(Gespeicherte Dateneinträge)
'''

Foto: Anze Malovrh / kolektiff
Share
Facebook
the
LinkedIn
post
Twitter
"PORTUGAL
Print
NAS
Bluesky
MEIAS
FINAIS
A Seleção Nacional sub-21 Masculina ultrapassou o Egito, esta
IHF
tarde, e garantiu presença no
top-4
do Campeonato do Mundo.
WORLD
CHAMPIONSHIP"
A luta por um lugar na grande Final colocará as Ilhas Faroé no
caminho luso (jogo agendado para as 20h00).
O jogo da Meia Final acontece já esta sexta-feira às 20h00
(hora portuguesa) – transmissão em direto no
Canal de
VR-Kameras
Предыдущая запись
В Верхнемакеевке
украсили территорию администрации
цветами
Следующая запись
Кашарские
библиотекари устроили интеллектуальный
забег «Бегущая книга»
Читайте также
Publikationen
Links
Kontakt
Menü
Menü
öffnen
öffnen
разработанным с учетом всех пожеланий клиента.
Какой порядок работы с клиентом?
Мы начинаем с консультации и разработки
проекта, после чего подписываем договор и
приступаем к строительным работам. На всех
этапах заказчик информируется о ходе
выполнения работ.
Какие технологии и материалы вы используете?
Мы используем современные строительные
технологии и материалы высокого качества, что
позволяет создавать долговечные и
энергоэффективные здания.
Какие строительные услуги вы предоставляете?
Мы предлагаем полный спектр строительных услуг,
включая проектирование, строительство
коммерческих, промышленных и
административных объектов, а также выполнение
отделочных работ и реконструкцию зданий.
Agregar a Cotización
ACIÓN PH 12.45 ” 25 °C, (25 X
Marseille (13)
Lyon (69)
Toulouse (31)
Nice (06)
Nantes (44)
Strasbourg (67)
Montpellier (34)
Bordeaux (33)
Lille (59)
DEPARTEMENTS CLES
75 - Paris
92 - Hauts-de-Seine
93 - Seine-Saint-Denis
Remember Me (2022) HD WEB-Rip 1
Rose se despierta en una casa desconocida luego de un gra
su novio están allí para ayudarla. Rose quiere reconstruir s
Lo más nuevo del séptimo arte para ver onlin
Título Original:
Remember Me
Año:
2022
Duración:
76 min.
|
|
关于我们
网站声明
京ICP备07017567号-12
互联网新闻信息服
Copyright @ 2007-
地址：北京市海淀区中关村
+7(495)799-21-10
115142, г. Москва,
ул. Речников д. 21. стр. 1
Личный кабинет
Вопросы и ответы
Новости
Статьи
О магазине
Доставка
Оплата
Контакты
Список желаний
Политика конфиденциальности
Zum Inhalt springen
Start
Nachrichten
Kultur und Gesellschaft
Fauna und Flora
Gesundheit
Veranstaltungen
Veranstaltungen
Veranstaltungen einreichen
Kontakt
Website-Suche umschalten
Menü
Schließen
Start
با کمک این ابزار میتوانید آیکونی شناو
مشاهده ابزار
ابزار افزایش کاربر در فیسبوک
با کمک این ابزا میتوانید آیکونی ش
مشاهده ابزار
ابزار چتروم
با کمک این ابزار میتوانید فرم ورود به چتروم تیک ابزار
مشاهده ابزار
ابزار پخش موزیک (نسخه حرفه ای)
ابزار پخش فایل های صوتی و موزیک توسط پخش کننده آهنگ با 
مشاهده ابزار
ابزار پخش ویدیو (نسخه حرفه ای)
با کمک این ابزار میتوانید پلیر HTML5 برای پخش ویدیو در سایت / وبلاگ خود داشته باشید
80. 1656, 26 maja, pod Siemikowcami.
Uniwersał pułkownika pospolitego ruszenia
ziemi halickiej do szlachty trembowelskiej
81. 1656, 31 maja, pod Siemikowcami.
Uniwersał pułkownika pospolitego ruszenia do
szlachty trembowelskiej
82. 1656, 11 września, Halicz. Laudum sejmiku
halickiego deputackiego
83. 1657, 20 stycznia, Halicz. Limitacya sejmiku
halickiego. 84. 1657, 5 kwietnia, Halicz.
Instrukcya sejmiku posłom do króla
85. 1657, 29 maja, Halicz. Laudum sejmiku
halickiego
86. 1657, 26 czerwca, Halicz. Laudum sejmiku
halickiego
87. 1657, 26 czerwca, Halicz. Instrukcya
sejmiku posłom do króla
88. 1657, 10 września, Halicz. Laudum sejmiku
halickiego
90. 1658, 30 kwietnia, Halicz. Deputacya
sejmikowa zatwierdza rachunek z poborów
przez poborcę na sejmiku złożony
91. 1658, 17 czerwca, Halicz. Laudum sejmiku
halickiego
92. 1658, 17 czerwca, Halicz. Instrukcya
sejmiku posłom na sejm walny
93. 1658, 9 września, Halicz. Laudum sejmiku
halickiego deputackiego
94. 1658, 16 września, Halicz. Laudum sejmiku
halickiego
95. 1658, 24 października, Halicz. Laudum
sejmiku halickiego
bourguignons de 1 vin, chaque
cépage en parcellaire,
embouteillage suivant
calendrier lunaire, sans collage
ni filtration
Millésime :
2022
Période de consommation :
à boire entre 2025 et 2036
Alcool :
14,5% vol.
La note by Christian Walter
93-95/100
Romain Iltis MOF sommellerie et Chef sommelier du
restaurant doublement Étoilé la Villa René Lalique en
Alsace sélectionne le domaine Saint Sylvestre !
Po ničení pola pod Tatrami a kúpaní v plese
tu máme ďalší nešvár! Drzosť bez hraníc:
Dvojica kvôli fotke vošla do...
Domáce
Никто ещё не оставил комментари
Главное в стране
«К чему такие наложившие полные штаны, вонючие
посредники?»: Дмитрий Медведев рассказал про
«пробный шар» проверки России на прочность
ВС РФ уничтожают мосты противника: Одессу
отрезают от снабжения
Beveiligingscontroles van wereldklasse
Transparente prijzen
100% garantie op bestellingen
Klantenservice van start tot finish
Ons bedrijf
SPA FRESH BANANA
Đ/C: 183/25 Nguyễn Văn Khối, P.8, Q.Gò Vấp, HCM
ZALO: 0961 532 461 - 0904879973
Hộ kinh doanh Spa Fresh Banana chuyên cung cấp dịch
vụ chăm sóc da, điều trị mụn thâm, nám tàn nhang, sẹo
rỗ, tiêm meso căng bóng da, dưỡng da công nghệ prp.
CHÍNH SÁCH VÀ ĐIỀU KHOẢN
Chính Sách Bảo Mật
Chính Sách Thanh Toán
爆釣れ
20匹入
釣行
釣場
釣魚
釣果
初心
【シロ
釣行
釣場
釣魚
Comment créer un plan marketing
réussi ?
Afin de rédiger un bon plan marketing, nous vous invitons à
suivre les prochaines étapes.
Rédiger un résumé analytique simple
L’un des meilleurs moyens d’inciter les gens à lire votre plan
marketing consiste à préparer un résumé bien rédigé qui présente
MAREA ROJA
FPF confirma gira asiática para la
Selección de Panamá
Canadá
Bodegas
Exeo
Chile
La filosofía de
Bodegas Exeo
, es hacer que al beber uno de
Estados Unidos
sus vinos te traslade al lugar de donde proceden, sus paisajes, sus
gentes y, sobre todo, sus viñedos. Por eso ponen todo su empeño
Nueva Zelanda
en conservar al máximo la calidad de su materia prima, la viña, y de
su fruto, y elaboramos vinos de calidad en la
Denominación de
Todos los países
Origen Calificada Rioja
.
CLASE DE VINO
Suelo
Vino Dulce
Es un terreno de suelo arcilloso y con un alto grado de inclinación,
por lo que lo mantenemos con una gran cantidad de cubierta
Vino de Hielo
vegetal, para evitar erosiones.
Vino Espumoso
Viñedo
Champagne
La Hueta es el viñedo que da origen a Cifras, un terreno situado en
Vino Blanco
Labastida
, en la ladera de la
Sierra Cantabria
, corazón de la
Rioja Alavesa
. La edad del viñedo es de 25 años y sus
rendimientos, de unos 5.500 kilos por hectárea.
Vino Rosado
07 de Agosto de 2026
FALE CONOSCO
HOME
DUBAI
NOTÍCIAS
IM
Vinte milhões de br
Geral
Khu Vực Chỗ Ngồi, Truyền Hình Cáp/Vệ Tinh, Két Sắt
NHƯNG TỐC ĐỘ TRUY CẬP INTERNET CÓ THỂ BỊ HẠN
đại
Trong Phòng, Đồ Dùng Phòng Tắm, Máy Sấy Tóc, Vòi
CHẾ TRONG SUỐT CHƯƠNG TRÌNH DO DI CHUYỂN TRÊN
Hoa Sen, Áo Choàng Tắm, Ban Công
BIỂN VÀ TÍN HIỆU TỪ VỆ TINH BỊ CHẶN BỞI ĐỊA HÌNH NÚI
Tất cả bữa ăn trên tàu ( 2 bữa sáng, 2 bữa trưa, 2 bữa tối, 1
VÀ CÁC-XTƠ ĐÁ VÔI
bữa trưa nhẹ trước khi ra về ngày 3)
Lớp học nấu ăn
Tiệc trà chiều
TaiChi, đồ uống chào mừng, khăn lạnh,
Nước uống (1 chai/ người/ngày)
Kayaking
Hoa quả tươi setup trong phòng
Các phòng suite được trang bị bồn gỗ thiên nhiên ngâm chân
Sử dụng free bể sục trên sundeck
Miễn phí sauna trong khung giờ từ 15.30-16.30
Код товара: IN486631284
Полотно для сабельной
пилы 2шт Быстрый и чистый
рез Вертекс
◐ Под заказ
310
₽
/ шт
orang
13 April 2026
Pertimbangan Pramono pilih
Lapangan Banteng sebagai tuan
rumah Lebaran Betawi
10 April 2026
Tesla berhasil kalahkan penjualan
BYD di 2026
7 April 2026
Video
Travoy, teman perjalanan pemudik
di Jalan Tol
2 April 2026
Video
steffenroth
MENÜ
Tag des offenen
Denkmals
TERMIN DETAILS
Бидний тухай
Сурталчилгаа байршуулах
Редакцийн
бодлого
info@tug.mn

'''

* _Aufgabenstellung_
Zitiere wortgetreu alle Zeilen vom Anfang bis einschließlich der Zeile mit „Какой порядок работы с клиентом?“.

* _Lösung_
Foto: Anze Malovrh / kolektiff
Share
Facebook
the
LinkedIn
post
Twitter
"PORTUGAL
Print
NAS
Bluesky
MEIAS
FINAIS
A Seleção Nacional sub-21 Masculina ultrapassou o Egito, esta
IHF
tarde, e garantiu presença no
top-4
do Campeonato do Mundo.
WORLD
CHAMPIONSHIP"
A luta por um lugar na grande Final colocará as Ilhas Faroé no
caminho luso (jogo agendado para as 20h00).
O jogo da Meia Final acontece já esta sexta-feira às 20h00
(hora portuguesa) – transmissão em direto no
Canal de
VR-Kameras
Предыдущая запись
В Верхнемакеевке
украсили территорию администрации
цветами
Следующая запись
Кашарские
библиотекари устроили интеллектуальный
забег «Бегущая книга»
Читайте также
Publikationen
Links
Kontakt
Menü
Menü
öffnen
öffnen
разработанным с учетом всех пожеланий клиента.
Какой порядок работы с клиентом?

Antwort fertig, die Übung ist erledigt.